(Excerpts from a dataset)
═══
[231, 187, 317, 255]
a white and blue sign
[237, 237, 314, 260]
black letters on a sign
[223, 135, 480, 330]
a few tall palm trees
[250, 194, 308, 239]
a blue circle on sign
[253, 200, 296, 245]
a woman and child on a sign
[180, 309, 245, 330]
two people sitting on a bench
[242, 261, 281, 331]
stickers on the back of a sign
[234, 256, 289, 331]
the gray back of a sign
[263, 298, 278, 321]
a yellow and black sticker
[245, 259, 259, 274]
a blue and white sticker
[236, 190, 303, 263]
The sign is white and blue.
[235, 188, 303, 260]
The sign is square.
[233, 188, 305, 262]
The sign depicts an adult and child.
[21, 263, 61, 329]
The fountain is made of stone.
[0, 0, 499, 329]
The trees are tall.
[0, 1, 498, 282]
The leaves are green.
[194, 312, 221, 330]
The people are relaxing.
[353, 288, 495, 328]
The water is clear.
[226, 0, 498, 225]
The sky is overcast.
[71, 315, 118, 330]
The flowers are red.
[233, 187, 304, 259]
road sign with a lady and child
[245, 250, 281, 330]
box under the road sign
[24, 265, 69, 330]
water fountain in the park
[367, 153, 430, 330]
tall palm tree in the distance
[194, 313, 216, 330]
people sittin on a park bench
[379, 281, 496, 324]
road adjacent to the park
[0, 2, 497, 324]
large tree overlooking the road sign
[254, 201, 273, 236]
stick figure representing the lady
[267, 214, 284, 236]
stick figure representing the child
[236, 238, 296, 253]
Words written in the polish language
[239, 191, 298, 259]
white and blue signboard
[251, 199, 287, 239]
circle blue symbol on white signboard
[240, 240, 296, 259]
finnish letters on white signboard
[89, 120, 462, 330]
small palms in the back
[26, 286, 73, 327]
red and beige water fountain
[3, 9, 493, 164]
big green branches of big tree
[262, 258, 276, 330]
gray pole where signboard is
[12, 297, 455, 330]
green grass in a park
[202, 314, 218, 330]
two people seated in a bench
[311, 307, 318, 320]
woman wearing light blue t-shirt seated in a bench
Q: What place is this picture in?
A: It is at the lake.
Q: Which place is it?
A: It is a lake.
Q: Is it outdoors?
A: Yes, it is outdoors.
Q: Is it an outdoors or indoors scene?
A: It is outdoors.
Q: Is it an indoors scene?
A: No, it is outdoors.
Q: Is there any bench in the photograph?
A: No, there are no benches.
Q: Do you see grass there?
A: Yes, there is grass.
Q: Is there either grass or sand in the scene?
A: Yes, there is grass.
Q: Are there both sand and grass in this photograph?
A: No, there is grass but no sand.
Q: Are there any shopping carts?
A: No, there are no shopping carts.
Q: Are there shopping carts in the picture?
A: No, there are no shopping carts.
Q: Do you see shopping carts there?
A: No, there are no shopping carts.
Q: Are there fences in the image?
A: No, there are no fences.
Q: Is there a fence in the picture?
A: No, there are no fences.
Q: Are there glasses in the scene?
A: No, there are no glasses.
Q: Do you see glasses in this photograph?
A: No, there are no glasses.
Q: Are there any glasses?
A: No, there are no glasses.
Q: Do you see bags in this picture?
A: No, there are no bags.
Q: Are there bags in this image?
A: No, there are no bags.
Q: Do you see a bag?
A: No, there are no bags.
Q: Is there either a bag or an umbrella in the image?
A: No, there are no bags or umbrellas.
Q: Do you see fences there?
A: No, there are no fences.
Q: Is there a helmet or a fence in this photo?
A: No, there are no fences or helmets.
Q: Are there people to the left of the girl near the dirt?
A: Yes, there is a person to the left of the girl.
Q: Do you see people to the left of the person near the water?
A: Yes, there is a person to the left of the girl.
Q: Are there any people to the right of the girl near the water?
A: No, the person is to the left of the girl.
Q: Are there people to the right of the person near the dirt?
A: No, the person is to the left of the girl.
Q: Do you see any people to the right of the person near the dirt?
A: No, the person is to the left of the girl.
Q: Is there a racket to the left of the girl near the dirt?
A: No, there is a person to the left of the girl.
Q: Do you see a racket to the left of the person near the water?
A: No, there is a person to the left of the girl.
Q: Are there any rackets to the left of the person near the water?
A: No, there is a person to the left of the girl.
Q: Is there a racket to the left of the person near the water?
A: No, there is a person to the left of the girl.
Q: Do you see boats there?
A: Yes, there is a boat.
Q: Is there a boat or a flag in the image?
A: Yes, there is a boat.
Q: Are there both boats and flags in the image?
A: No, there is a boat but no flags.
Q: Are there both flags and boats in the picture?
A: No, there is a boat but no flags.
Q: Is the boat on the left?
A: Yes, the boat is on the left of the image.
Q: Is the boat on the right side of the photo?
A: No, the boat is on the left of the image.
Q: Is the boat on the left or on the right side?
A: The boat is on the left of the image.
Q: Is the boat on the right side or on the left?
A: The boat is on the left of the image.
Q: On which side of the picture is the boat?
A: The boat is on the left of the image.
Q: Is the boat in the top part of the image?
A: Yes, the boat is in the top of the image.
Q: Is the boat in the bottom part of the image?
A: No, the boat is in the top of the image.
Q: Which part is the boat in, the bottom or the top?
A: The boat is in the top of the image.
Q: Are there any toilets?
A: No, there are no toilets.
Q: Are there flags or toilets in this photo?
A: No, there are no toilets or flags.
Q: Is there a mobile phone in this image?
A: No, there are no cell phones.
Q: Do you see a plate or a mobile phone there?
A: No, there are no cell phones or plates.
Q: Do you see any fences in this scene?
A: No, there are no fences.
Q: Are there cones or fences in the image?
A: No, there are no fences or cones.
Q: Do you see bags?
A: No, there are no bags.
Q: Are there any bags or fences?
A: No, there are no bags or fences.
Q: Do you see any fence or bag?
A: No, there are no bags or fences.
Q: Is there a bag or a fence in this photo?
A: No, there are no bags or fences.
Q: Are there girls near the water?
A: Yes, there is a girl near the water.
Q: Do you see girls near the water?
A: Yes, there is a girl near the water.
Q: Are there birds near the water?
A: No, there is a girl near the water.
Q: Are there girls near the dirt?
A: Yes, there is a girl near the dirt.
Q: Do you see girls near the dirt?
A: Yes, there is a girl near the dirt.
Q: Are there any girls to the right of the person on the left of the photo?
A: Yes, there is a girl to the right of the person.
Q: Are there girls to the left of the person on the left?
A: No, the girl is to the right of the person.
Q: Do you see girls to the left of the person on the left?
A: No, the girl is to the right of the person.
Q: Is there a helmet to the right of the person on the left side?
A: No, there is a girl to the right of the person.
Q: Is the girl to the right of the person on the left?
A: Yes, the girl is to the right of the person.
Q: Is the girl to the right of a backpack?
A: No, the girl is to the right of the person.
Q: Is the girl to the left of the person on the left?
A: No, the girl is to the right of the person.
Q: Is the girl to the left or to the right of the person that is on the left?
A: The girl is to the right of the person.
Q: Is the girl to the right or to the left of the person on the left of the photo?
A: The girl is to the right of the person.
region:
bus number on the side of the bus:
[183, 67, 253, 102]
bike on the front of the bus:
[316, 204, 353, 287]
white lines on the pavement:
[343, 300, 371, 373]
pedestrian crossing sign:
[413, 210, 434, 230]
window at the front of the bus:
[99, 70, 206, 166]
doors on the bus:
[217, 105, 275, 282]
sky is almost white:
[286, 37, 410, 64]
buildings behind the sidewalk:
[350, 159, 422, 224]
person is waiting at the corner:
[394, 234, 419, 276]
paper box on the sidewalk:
═══
Please update the listing above by replacing "sidewalk" with "footpath" everywhere it appears, keeping all other text unchanged.

[231, 187, 317, 255]
a white and blue sign
[237, 237, 314, 260]
black letters on a sign
[223, 135, 480, 330]
a few tall palm trees
[250, 194, 308, 239]
a blue circle on sign
[253, 200, 296, 245]
a woman and child on a sign
[180, 309, 245, 330]
two people sitting on a bench
[242, 261, 281, 331]
stickers on the back of a sign
[234, 256, 289, 331]
the gray back of a sign
[263, 298, 278, 321]
a yellow and black sticker
[245, 259, 259, 274]
a blue and white sticker
[236, 190, 303, 263]
The sign is white and blue.
[235, 188, 303, 260]
The sign is square.
[233, 188, 305, 262]
The sign depicts an adult and child.
[21, 263, 61, 329]
The fountain is made of stone.
[0, 0, 499, 329]
The trees are tall.
[0, 1, 498, 282]
The leaves are green.
[194, 312, 221, 330]
The people are relaxing.
[353, 288, 495, 328]
The water is clear.
[226, 0, 498, 225]
The sky is overcast.
[71, 315, 118, 330]
The flowers are red.
[233, 187, 304, 259]
road sign with a lady and child
[245, 250, 281, 330]
box under the road sign
[24, 265, 69, 330]
water fountain in the park
[367, 153, 430, 330]
tall palm tree in the distance
[194, 313, 216, 330]
people sittin on a park bench
[379, 281, 496, 324]
road adjacent to the park
[0, 2, 497, 324]
large tree overlooking the road sign
[254, 201, 273, 236]
stick figure representing the lady
[267, 214, 284, 236]
stick figure representing the child
[236, 238, 296, 253]
Words written in the polish language
[239, 191, 298, 259]
white and blue signboard
[251, 199, 287, 239]
circle blue symbol on white signboard
[240, 240, 296, 259]
finnish letters on white signboard
[89, 120, 462, 330]
small palms in the back
[26, 286, 73, 327]
red and beige water fountain
[3, 9, 493, 164]
big green branches of big tree
[262, 258, 276, 330]
gray pole where signboard is
[12, 297, 455, 330]
green grass in a park
[202, 314, 218, 330]
two people seated in a bench
[311, 307, 318, 320]
woman wearing light blue t-shirt seated in a bench
Q: What place is this picture in?
A: It is at the lake.
Q: Which place is it?
A: It is a lake.
Q: Is it outdoors?
A: Yes, it is outdoors.
Q: Is it an outdoors or indoors scene?
A: It is outdoors.
Q: Is it an indoors scene?
A: No, it is outdoors.
Q: Is there any bench in the photograph?
A: No, there are no benches.
Q: Do you see grass there?
A: Yes, there is grass.
Q: Is there either grass or sand in the scene?
A: Yes, there is grass.
Q: Are there both sand and grass in this photograph?
A: No, there is grass but no sand.
Q: Are there any shopping carts?
A: No, there are no shopping carts.
Q: Are there shopping carts in the picture?
A: No, there are no shopping carts.
Q: Do you see shopping carts there?
A: No, there are no shopping carts.
Q: Are there fences in the image?
A: No, there are no fences.
Q: Is there a fence in the picture?
A: No, there are no fences.
Q: Are there glasses in the scene?
A: No, there are no glasses.
Q: Do you see glasses in this photograph?
A: No, there are no glasses.
Q: Are there any glasses?
A: No, there are no glasses.
Q: Do you see bags in this picture?
A: No, there are no bags.
Q: Are there bags in this image?
A: No, there are no bags.
Q: Do you see a bag?
A: No, there are no bags.
Q: Is there either a bag or an umbrella in the image?
A: No, there are no bags or umbrellas.
Q: Do you see fences there?
A: No, there are no fences.
Q: Is there a helmet or a fence in this photo?
A: No, there are no fences or helmets.
Q: Are there people to the left of the girl near the dirt?
A: Yes, there is a person to the left of the girl.
Q: Do you see people to the left of the person near the water?
A: Yes, there is a person to the left of the girl.
Q: Are there any people to the right of the girl near the water?
A: No, the person is to the left of the girl.
Q: Are there people to the right of the person near the dirt?
A: No, the person is to the left of the girl.
Q: Do you see any people to the right of the person near the dirt?
A: No, the person is to the left of the girl.
Q: Is there a racket to the left of the girl near the dirt?
A: No, there is a person to the left of the girl.
Q: Do you see a racket to the left of the person near the water?
A: No, there is a person to the left of the girl.
Q: Are there any rackets to the left of the person near the water?
A: No, there is a person to the left of the girl.
Q: Is there a racket to the left of the person near the water?
A: No, there is a person to the left of the girl.
Q: Do you see boats there?
A: Yes, there is a boat.
Q: Is there a boat or a flag in the image?
A: Yes, there is a boat.
Q: Are there both boats and flags in the image?
A: No, there is a boat but no flags.
Q: Are there both flags and boats in the picture?
A: No, there is a boat but no flags.
Q: Is the boat on the left?
A: Yes, the boat is on the left of the image.
Q: Is the boat on the right side of the photo?
A: No, the boat is on the left of the image.
Q: Is the boat on the left or on the right side?
A: The boat is on the left of the image.
Q: Is the boat on the right side or on the left?
A: The boat is on the left of the image.
Q: On which side of the picture is the boat?
A: The boat is on the left of the image.
Q: Is the boat in the top part of the image?
A: Yes, the boat is in the top of the image.
Q: Is the boat in the bottom part of the image?
A: No, the boat is in the top of the image.
Q: Which part is the boat in, the bottom or the top?
A: The boat is in the top of the image.
Q: Are there any toilets?
A: No, there are no toilets.
Q: Are there flags or toilets in this photo?
A: No, there are no toilets or flags.
Q: Is there a mobile phone in this image?
A: No, there are no cell phones.
Q: Do you see a plate or a mobile phone there?
A: No, there are no cell phones or plates.
Q: Do you see any fences in this scene?
A: No, there are no fences.
Q: Are there cones or fences in the image?
A: No, there are no fences or cones.
Q: Do you see bags?
A: No, there are no bags.
Q: Are there any bags or fences?
A: No, there are no bags or fences.
Q: Do you see any fence or bag?
A: No, there are no bags or fences.
Q: Is there a bag or a fence in this photo?
A: No, there are no bags or fences.
Q: Are there girls near the water?
A: Yes, there is a girl near the water.
Q: Do you see girls near the water?
A: Yes, there is a girl near the water.
Q: Are there birds near the water?
A: No, there is a girl near the water.
Q: Are there girls near the dirt?
A: Yes, there is a girl near the dirt.
Q: Do you see girls near the dirt?
A: Yes, there is a girl near the dirt.
Q: Are there any girls to the right of the person on the left of the photo?
A: Yes, there is a girl to the right of the person.
Q: Are there girls to the left of the person on the left?
A: No, the girl is to the right of the person.
Q: Do you see girls to the left of the person on the left?
A: No, the girl is to the right of the person.
Q: Is there a helmet to the right of the person on the left side?
A: No, there is a girl to the right of the person.
Q: Is the girl to the right of the person on the left?
A: Yes, the girl is to the right of the person.
Q: Is the girl to the right of a backpack?
A: No, the girl is to the right of the person.
Q: Is the girl to the left of the person on the left?
A: No, the girl is to the right of the person.
Q: Is the girl to the left or to the right of the person that is on the left?
A: The girl is to the right of the person.
Q: Is the girl to the right or to the left of the person on the left of the photo?
A: The girl is to the right of the person.
region:
bus number on the side of the bus:
[183, 67, 253, 102]
bike on the front of the bus:
[316, 204, 353, 287]
white lines on the pavement:
[343, 300, 371, 373]
pedestrian crossing sign:
[413, 210, 434, 230]
window at the front of the bus:
[99, 70, 206, 166]
doors on the bus:
[217, 105, 275, 282]
sky is almost white:
[286, 37, 410, 64]
buildings behind the footpath:
[350, 159, 422, 224]
person is waiting at the corner:
[394, 234, 419, 276]
paper box on the footpath:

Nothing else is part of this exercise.